My husband spoke up. “You know, tithing doesn’t mean you’re not going to face hard times.”
“Oh no, of course it doesn’t!” Our friends backpedaled a bit, but the rest of the evening was uncomfortable.
It wasn’t the first time a friend had spoken of his own blessing without considering what a person enduring trouble might interpret. Once after I told of a terrible accident that left my children and me badly injured, a well-meaning friend told me he prayed every morning for God to protect his wife and children from accidents, and they’d never been in one. His proclamation made me wonder if my husband had forgotten to pray the day my car was struck head-on by a drunk driver. I know that’s not what my friend meant. He didn’t mean God picked somebody who hadn’t been prayed for to take the hit.
The hardness of life sometimes gives us cause to wonder about concepts of God’s protection and provision. Christian faith, even when grasped firmly so that there is no room for doubt, doesn’t mean life goes by like a song. A worse trouble may strike. The friend who gave the tithing witness had a child with cancer. The friend who paid his bills on time had serious health issues as well. The one who still prays each morning for protection is not guaranteed anything. Will he rest in God’s peace if the unthinkable happens?
God brought us through that season of instability with our business. And He not only healed my children and me, the experience grew me up as a believer and opened my mind to what marvelous things God can do.
Still, I have to wonder how a man can work so hard, take on so much physically, mentally and financially to find himself only near bottom at the end of the day. My husband is a jovial type, but stress turns even the most pleasant demeanor.
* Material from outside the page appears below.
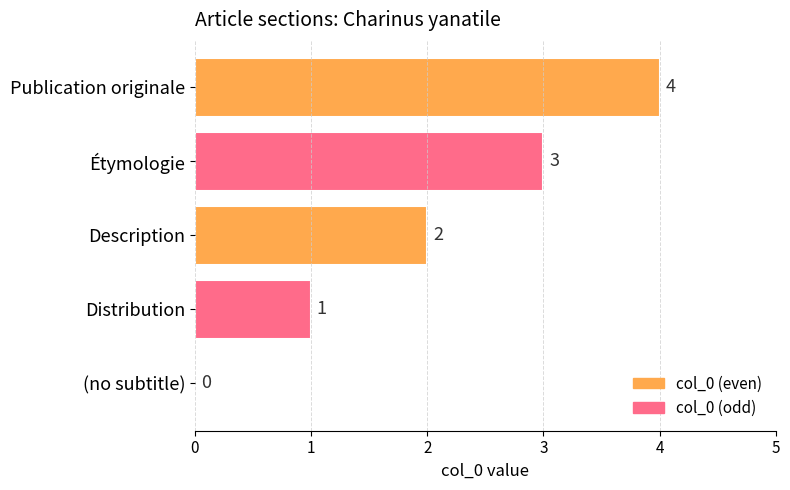

What is the greatest value displayed?

4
And a wife is usually the first to know when that happens.
Over the years I’ve sometimes felt inadequate as a wife. I hear how so-and-so’s wife makes a lot of money—I think I’m not worth much. My husband tells me I’m beautiful—I wonder if he means it. I know he loves me but sometimes he’s so overwhelmed with the worries that enjoying life just seems like more work.
But from a king who considered it all meaningless comes a hint of meaning—a man should enjoy life with his wife. I’m sure a man cannot enjoy life with a sullen wife, or one who questions her worth, or one who can’t forgive her husband’s temporal despair. So I don’t want to be that kind.
I will cherish the moments my husband smiles and tells me it’s going to be okay. I’ll laugh when he jokes about how bad his day went. I’ll agree with him that it really is meaningless. Or I’ll agree that it means everything. And when he’s not enjoying life, I’ll be patient.
We know how the struggle ends—that it won’t last forever. I’ll partner in the struggle, because what a man needs is someone to stand beside him. As long as we’re here playing fools trying to make ends meet, I’ll be a blessing to my hard-working man. If he wants to live by the Word, and I know he does, he’ll enjoy his life with me. Whether he likes it or not.